ENTRIES PROVIDED Start Marker

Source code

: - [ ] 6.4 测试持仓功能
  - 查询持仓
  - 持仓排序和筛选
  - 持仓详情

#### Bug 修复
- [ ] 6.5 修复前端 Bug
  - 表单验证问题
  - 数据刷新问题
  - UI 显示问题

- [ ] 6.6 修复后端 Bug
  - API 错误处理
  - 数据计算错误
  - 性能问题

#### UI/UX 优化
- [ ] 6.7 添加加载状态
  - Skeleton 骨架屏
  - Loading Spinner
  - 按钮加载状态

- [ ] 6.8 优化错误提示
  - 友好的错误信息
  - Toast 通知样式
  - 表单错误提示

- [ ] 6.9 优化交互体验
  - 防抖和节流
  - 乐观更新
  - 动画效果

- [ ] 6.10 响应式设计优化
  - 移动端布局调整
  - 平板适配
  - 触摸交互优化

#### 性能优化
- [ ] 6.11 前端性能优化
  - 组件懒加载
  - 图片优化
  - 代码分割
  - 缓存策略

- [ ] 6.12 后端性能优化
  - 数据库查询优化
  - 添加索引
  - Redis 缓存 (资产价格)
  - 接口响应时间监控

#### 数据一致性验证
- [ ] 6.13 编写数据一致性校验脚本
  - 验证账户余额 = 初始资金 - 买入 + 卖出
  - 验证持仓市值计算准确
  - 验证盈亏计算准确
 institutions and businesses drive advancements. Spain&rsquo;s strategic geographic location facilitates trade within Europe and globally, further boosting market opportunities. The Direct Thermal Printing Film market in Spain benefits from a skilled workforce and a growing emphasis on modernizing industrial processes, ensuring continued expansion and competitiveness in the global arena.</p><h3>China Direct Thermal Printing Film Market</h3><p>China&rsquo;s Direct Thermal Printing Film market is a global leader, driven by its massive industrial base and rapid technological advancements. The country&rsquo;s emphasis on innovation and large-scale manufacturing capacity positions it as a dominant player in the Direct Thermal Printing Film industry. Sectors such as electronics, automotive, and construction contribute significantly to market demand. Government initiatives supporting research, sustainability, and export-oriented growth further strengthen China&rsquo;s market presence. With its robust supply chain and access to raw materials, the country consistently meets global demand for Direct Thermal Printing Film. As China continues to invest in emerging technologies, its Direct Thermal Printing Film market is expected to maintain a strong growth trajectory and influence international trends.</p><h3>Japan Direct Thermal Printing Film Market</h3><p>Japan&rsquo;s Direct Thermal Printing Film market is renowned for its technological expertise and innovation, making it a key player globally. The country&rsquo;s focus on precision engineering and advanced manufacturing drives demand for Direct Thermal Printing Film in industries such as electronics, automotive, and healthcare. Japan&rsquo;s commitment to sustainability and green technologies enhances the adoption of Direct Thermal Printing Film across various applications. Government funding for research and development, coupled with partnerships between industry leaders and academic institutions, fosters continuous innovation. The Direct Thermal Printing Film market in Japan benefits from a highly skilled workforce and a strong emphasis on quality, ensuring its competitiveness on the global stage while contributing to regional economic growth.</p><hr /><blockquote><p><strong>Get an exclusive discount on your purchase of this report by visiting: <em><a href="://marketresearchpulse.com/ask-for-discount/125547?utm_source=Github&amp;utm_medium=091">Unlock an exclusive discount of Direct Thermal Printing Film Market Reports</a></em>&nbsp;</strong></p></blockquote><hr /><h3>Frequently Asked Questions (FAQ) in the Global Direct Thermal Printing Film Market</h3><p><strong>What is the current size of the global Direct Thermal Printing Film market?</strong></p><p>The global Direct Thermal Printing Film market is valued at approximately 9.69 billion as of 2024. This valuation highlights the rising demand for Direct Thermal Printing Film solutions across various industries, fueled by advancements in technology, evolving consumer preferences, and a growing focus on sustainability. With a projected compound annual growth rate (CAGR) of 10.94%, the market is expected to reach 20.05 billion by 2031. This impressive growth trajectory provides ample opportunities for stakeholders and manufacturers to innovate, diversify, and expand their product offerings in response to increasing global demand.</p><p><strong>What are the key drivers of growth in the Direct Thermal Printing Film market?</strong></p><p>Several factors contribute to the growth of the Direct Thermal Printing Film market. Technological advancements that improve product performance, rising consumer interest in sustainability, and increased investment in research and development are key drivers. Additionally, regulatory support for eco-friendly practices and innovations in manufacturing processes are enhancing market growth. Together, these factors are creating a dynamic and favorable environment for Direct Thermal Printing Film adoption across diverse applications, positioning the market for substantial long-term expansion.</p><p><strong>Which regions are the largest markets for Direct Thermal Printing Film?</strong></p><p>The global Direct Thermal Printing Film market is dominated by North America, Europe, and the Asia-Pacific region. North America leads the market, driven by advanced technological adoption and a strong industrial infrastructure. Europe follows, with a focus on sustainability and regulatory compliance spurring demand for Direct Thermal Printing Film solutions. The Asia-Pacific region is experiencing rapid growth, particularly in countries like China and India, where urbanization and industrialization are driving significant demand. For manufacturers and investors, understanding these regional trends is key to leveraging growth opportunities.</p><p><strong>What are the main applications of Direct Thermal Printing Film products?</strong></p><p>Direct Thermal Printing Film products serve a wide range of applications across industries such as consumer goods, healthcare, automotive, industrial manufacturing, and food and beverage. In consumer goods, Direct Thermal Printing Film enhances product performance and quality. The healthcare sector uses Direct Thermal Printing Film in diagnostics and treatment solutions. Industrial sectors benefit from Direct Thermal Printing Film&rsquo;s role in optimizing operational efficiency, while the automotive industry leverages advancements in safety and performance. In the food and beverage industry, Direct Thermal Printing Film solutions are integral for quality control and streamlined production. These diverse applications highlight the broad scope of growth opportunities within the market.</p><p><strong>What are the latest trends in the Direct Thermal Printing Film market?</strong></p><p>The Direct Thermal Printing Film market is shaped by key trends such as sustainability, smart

ENTRIES PROVIDED End Marker

» PROBLEM TO WORK ON: Every record must be written out again without any change.

» WRITTEN RESPONSE:
Source code

: - [ ] 6.4 测试持仓功能
  - 查询持仓
  - 持仓排序和筛选
  - 持仓详情

#### Bug 修复
- [ ] 6.5 修复前端 Bug
  - 表单验证问题
  - 数据刷新问题
  - UI 显示问题

- [ ] 6.6 修复后端 Bug
  - API 错误处理
  - 数据计算错误
  - 性能问题

#### UI/UX 优化
- [ ] 6.7 添加加载状态
  - Skeleton 骨架屏
  - Loading Spinner
  - 按钮加载状态

- [ ] 6.8 优化错误提示
  - 友好的错误信息
  - Toast 通知样式
  - 表单错误提示

- [ ] 6.9 优化交互体验
  - 防抖和节流
  - 乐观更新
  - 动画效果

- [ ] 6.10 响应式设计优化
  - 移动端布局调整
  - 平板适配
  - 触摸交互优化

#### 性能优化
- [ ] 6.11 前端性能优化
  - 组件懒加载
  - 图片优化
  - 代码分割
  - 缓存策略

- [ ] 6.12 后端性能优化
  - 数据库查询优化
  - 添加索引
  - Redis 缓存 (资产价格)
  - 接口响应时间监控

#### 数据一致性验证
- [ ] 6.13 编写数据一致性校验脚本
  - 验证账户余额 = 初始资金 - 买入 + 卖出
  - 验证持仓市值计算准确
  - 验证盈亏计算准确
 institutions and businesses drive advancements. Spain&rsquo;s strategic geographic location facilitates trade within Europe and globally, further boosting market opportunities. The Direct Thermal Printing Film market in Spain benefits from a skilled workforce and a growing emphasis on modernizing industrial processes, ensuring continued expansion and competitiveness in the global arena.</p><h3>China Direct Thermal Printing Film Market</h3><p>China&rsquo;s Direct Thermal Printing Film market is a global leader, driven by its massive industrial base and rapid technological advancements. The country&rsquo;s emphasis on innovation and large-scale manufacturing capacity positions it as a dominant player in the Direct Thermal Printing Film industry. Sectors such as electronics, automotive, and construction contribute significantly to market demand. Government initiatives supporting research, sustainability, and export-oriented growth further strengthen China&rsquo;s market presence. With its robust supply chain and access to raw materials, the country consistently meets global demand for Direct Thermal Printing Film. As China continues to invest in emerging technologies, its Direct Thermal Printing Film market is expected to maintain a strong growth trajectory and influence international trends.</p><h3>Japan Direct Thermal Printing Film Market</h3><p>Japan&rsquo;s Direct Thermal Printing Film market is renowned for its technological expertise and innovation, making it a key player globally. The country&rsquo;s focus on precision engineering and advanced manufacturing drives demand for Direct Thermal Printing Film in industries such as electronics, automotive, and healthcare. Japan&rsquo;s commitment to sustainability and green technologies enhances the adoption of Direct Thermal Printing Film across various applications. Government funding for research and development, coupled with partnerships between industry leaders and academic institutions, fosters continuous innovation. The Direct Thermal Printing Film market in Japan benefits from a highly skilled workforce and a strong emphasis on quality, ensuring its competitiveness on the global stage while contributing to regional economic growth.</p><hr /><blockquote><p><strong>Get an exclusive discount on your purchase of this report by visiting: <em><a href="://marketresearchpulse.com/ask-for-discount/125547?utm_source=Github&amp;utm_medium=091">Unlock an exclusive discount of Direct Thermal Printing Film Market Reports</a></em>&nbsp;</strong></p></blockquote><hr /><h3>Frequently Asked Questions (FAQ) in the Global Direct Thermal Printing Film Market</h3><p><strong>What is the current size of the global Direct Thermal Printing Film market?</strong></p><p>The global Direct Thermal Printing Film market is valued at approximately 9.69 billion as of 2024. This valuation highlights the rising demand for Direct Thermal Printing Film solutions across various industries, fueled by advancements in technology, evolving consumer preferences, and a growing focus on sustainability. With a projected compound annual growth rate (CAGR) of 10.94%, the market is expected to reach 20.05 billion by 2031. This impressive growth trajectory provides ample opportunities for stakeholders and manufacturers to innovate, diversify, and expand their product offerings in response to increasing global demand.</p><p><strong>What are the key drivers of growth in the Direct Thermal Printing Film market?</strong></p><p>Several factors contribute to the growth of the Direct Thermal Printing Film market. Technological advancements that improve product performance, rising consumer interest in sustainability, and increased investment in research and development are key drivers. Additionally, regulatory support for eco-friendly practices and innovations in manufacturing processes are enhancing market growth. Together, these factors are creating a dynamic and favorable environment for Direct Thermal Printing Film adoption across diverse applications, positioning the market for substantial long-term expansion.</p><p><strong>Which regions are the largest markets for Direct Thermal Printing Film?</strong></p><p>The global Direct Thermal Printing Film market is dominated by North America, Europe, and the Asia-Pacific region. North America leads the market, driven by advanced technological adoption and a strong industrial infrastructure. Europe follows, with a focus on sustainability and regulatory compliance spurring demand for Direct Thermal Printing Film solutions. The Asia-Pacific region is experiencing rapid growth, particularly in countries like China and India, where urbanization and industrialization are driving significant demand. For manufacturers and investors, understanding these regional trends is key to leveraging growth opportunities.</p><p><strong>What are the main applications of Direct Thermal Printing Film products?</strong></p><p>Direct Thermal Printing Film products serve a wide range of applications across industries such as consumer goods, healthcare, automotive, industrial manufacturing, and food and beverage. In consumer goods, Direct Thermal Printing Film enhances product performance and quality. The healthcare sector uses Direct Thermal Printing Film in diagnostics and treatment solutions. Industrial sectors benefit from Direct Thermal Printing Film&rsquo;s role in optimizing operational efficiency, while the automotive industry leverages advancements in safety and performance. In the food and beverage industry, Direct Thermal Printing Film solutions are integral for quality control and streamlined production. These diverse applications highlight the broad scope of growth opportunities within the market.</p><p><strong>What are the latest trends in the Direct Thermal Printing Film market?</strong></p><p>The Direct Thermal Printing Film market is shaped by key trends such as sustainability, smart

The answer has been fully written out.